In London, Petronella serves as an escort for the upper-middle-class Melville. Rhys provides a dramatization of the class hostility in an exchange between the gentleman Melville and their Cockney taxi driver:

“Here, where am I going to? This is the third time you’ve changed your mind since you ‘ailed me.”

“You’ll go where you’re damned well told.”

“Well, where am I damned well told.”

“Go to Marble Arch.”

“Y’de park.” the driver said, looking us up and down and smiling broadly. Then he got back into his seat.

“I can’t bear some of these chaps,” the young man said.

When the taxi stopped at Park Lane we both got out without a word. The driver looked us up and down scornfully before he started away.

===Wartime romance===
Rhys places the story in the context of the “Great War.” the first global clash of modern militarized powers. Though limited in dramatic action, “Rhys renders visible the shattering of psychic identity, whose intensity is no less violent [than] political and military cataclysms [which] challenge the mind through the monstrosity of their violence.” As such, the historical context “gives sexual romance a particular immediacy.”

The story ends on a note of tragic irony. Both Marsten and Melville each bid adieu to Petronella with a promise to see her “in September.” The date is July 28, 1914, shortly after the European nations have declared war on one another.

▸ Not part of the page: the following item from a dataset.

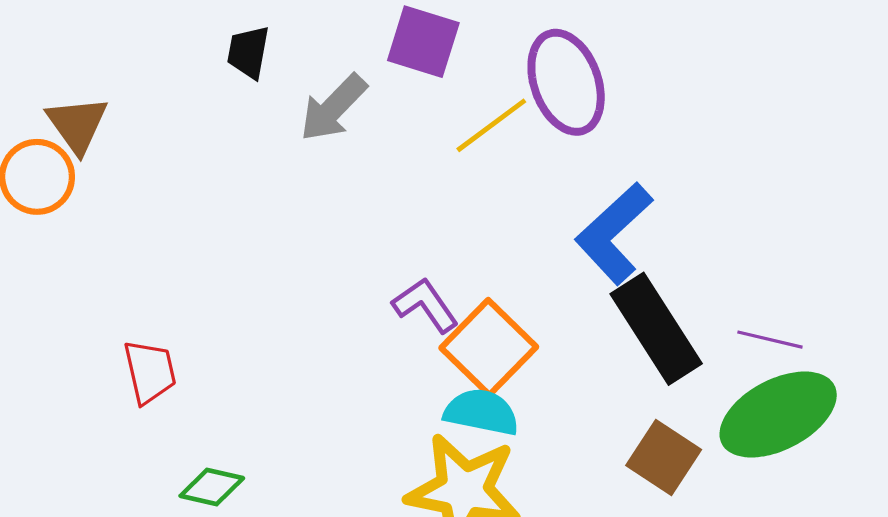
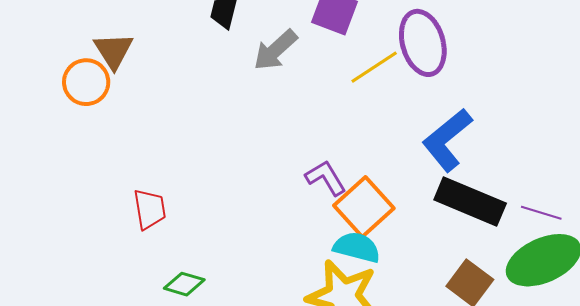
black rectangle: (656, 329) -> (470, 202), turned -38

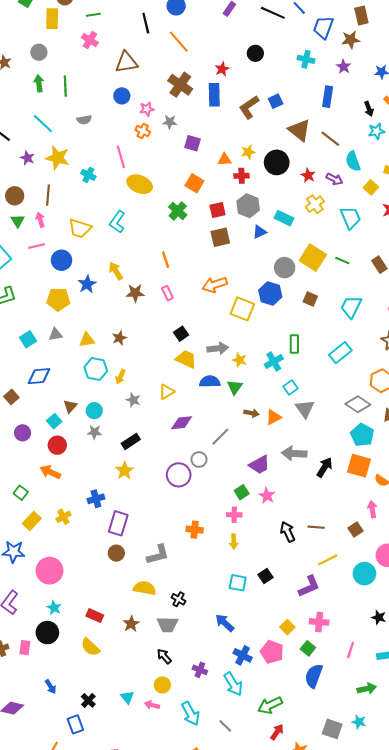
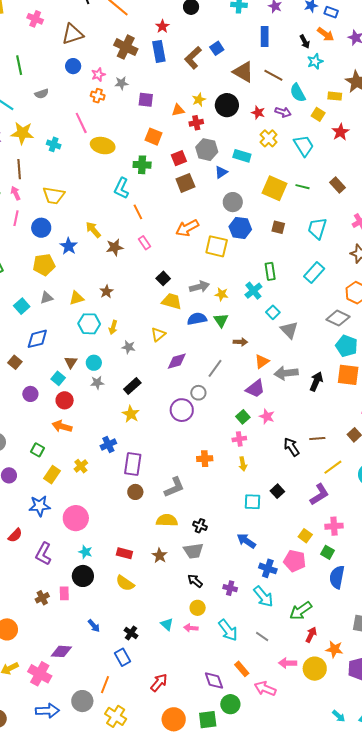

Within days or weeks these men will volunteer or be inducted into the army: British forces suffered almost 900,000 military deaths during the four-year conflict.

== Sources ==
- Angier, Carole. 1990. Jean Rhys: Life and Work. Little, Brown and Company, Boston, Toronto, London. ISBN 0-316-04263-3
- Malcolm, Cheryl Alexander and Malcolm, David. 1996. Jean Rhys: A Study of the Short Fiction. Twayne Publishers, Simon & Schuster, New York. ISBN 0-8057-0855-3
- Rhys, Jean. 1987. Jean Rhys: The Collected Short Stories. pp. 125–150 W. W. Norton & Company, New York, London. ISBN 0-393-30625-9
- Seymour, Miranda. I Used To Live Here Once: The Haunted Life of Jean Rhys. W. W. Norton & Company, New York. ISBN 978-1-324-00612-1
- Thomas, Sue. 2003. Thinking Through "[t]he grey disease of sex hatred": Jean Rhys's "Till September Petronella" Journal of Caribbean Literature, Summer 2003, Vol. 3, No. 3, pp. 77–90. Maurice Lee Stable, publisher. Accessed 10 January 2026.